Gruppenliga: Favoritenrolle mehr Last denn Lust?
Fünf Trainer küren zwei Teams zu den Topfavoriten
Den Verlautbarungen nach steht neben Eichenzell Aufsteiger SG Johannesberg ganz weit oben auf der Favoritenliste - Trainer Oliver Starke muss selbst in bester Feierlaune auf des Deutschen liebster Insel darüber lachen: "Wer das sagt, der versteckt sich hinter den eigenen Erwartungen. Das finde ich einfach nur lächerlich", übermittelt er aus dem "Megapark" auf Mallorca und schiebt nach: "Johannesberg ist vor sieben Jahren auch mit großen Ambitionen in die Gruppenliga gestartet und dann sang- und klanglos abgestiegen." Ziel sei es, nichts mit dem Abstieg zu schaffen zu haben. Die Favoritenrolle schiebt er derweil seinen beiden Ex-Vereinen zu: "Bachrain hat sich gut verstärkt, außerdem hat Eichenzell eine gute Mannschaft, da dürfen auch die Abgänge keine Ausrede sein."
In Martin Kriwoschein und Mario Hartmann verlieren die Britannen zwei Säulen, außerdem gehen mit Julian Sipf, Maurizio Bohl und Ozan Isik drei weitere Spieler: "Das ist ein echter Umbruch, den wir schon vor der letzten Saison eingeläutet haben", sagt Coach Dominik Möller. Dieser sei aber gerade im aktuellen Jahr schon hervorragend vorangetrieben worden, Tabellenplatz vier sprang am Ende heraus. "Wir wollen wieder unter den ersten fünf landen. Wenn wir bis zum Schluss ganz oben mitspielen könnten, wären wir auch nicht abgeneigt." Immerhin wurden mit Benedikt Müller und Christian Winter zwei gestandene Spieler verpflichtet, hinzu kommen die Perspektivspieler Jonathan Wenzel und Marius Gutberlet. Wer sich neben dem eigenen Team für höheres empfehlen könne, gibt Möller ebenfalls preis: "Johannesberg, Petersberg und Ehrenberg."

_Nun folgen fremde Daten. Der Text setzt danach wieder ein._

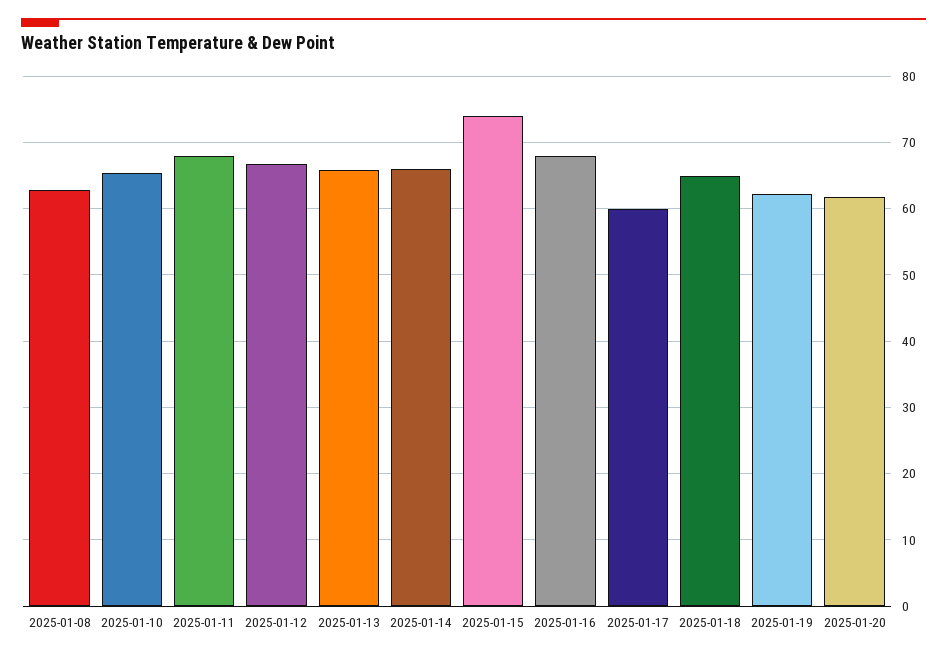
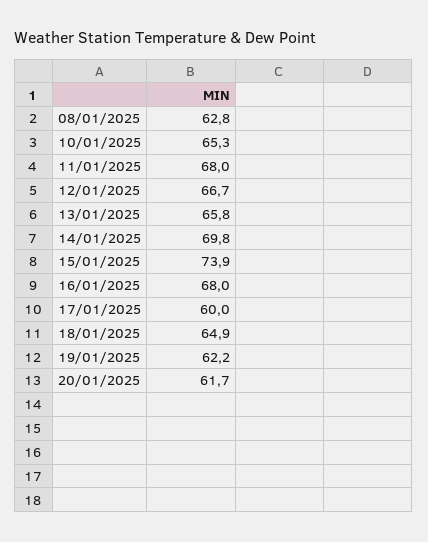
  {
    "2025-01-08": 62.8,
    "2025-01-10": 65.3,
    "2025-01-11": 68,
    "2025-01-12": 66.7,
    "2025-01-13": 65.8,
-   "2025-01-14": 66,
+   "2025-01-14": 69.8,
    "2025-01-15": 73.9,
    "2025-01-16": 68,
    "2025-01-17": 60,
    "2025-01-18": 64.9,
    "2025-01-19": 62.2,
    "2025-01-20": 61.7
  }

Ehrenberg setzt auf Konstanz
Zieht man die Abschlusstabelle der gerade beendeten Runde zu Rate, wäre Ehrenberg tatsächlich erster Kandidat: "Das ehrt uns. Aber der Verein und ich sind sehr realistisch und wissen, dass die kommende Saison deutlich schwerer wird", gibt Coach Robert Schorstein zu bedenken. Allerdings wolle man auch nicht Zehnter werden, sondern schon wieder oben mitspielen. Während sich das Personalrad in der Gruppenliga wieder einmal äußerst rasant dreht, gibt es dahingehend aus der Rhön wenig zu vermelden: "Wir mussten im Winter nachlegen. Und wenn ein Verein wie Ehrenberg Michael Geier, Julien Mackenrodt oder Alex Hose bekommen kann, dann muss er zuschlagen. Jetzt wäre es aber falsch, fünf, sechs Neue zu holen und komplett Tabula rasa zu machen." Vielmehr sei man froh, dass der komplette Kader - auch Mackenrodt - zugesagt habe und man so noch mehr aufbauen könne. "Das ist vielleicht unsere große Stärke für die neue Runde", beschreibt Schorstein die Ausgangslage und glaubt an eine extrem ausgeglichene Runde - Meisterschaftsanwärter seien Petersberg, Johannesberg und Eichenzell.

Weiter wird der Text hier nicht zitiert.